Ha sollevato non poco scalpore la notizia relativa alla possibilità che il Governo intendesse vendere i propri presunti crediti ai sistemi bancari. Difatti, con un emendamento alla finanziaria, si è tentato di modificare la prescrizione delle cartelle esattoriali e degli atti dell’Agenzia notificati fino al 31 dicembre 2017.
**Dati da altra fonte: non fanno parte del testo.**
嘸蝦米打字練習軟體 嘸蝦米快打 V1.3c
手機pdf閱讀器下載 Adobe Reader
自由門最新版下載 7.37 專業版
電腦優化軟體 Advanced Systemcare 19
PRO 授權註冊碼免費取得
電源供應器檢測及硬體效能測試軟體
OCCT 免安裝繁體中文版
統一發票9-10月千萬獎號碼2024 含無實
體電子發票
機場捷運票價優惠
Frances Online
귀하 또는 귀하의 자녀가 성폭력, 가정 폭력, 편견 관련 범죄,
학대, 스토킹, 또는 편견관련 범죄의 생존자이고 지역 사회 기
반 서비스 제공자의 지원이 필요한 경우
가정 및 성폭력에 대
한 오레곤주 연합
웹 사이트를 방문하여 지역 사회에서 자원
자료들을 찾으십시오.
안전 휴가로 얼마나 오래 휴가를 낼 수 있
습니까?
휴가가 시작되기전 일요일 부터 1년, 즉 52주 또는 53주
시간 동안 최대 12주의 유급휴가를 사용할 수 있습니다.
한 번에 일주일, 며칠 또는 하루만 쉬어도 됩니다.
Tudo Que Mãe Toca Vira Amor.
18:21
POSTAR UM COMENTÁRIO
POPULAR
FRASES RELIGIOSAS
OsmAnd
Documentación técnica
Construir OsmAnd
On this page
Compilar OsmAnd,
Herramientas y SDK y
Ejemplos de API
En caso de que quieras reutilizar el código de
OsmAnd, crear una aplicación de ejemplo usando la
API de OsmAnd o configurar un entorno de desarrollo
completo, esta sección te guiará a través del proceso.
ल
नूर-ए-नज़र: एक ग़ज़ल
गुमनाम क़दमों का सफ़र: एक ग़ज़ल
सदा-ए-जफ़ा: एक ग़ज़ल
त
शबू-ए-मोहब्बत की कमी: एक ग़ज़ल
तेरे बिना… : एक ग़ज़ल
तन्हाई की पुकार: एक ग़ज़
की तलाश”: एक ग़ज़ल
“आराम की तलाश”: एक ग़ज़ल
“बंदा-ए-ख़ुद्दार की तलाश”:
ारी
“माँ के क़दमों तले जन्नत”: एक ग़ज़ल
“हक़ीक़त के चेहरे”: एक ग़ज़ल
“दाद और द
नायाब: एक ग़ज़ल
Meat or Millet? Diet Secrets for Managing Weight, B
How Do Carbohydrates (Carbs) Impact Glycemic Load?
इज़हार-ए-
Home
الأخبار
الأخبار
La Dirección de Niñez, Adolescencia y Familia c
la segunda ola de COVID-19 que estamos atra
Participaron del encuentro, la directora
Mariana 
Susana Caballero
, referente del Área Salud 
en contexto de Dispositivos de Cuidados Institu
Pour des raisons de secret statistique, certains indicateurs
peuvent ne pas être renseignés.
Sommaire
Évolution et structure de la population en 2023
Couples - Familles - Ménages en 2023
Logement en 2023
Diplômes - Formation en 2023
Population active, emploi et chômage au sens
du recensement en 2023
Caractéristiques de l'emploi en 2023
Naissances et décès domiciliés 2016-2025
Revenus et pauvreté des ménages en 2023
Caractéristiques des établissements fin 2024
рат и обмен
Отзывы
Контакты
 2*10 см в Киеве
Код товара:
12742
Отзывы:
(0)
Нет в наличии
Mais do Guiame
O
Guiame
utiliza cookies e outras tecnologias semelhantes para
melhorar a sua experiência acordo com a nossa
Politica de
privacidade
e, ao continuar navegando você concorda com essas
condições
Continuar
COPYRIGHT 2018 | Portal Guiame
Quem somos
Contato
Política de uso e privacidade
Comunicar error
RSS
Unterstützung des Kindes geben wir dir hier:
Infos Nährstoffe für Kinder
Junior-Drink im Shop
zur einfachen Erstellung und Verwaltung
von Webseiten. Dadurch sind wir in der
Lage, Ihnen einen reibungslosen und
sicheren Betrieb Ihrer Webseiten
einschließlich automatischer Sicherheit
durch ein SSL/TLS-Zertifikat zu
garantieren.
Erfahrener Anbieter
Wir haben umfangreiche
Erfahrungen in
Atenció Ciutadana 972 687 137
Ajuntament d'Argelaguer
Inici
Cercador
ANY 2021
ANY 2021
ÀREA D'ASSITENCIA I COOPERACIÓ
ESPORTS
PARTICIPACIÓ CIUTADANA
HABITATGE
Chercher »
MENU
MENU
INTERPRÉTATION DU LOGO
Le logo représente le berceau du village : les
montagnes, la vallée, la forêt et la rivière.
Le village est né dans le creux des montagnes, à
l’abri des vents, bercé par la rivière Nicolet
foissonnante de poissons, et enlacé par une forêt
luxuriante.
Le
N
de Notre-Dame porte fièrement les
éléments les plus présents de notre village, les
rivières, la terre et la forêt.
Lo stesso emendamento prevedeva che la prescrizione di tali atti passasse da 5 a 10 anni, equiparandoli a vere e proprie sentenze, andando in contrasto non solo con le leggi vigenti, ma anche con innumerevoli precedenti giurisprudenziali, tra cui sentenze delle Sezioni Unite della Suprema Corte, al fine di  rivitalizzare tutte le cartelle oramai estinte o quasi prescritte e mandare all’inferno i contribuenti per ulteriori 5 anni.

La protesta di tutti i professionisti nel campo tributario contro il “caro cartelle” si è fatta sentire non poco, fino a conseguire un ottimo risultato con la sparizione dell’emandamento dall’ultima bozza della legge di bilancio.

Naturalmente non è ancora finita, e bisogna restare vigili fino all’approvazione definitiva della legge di bilancio affinché non venga approvata la vergognosa norma a favore del sistema Equitalia – ora Agenzia Delle Entrate Riscossione – per salvare il nostro futuro.

Alla luce di quanto detto sarebbe opportuno per i cittadini recarsi presso un professionista del settore e controllare la propria posizione debitoria prima che una legge tolga qualsiasi possibilità di impugnazione di crediti oramai estinti.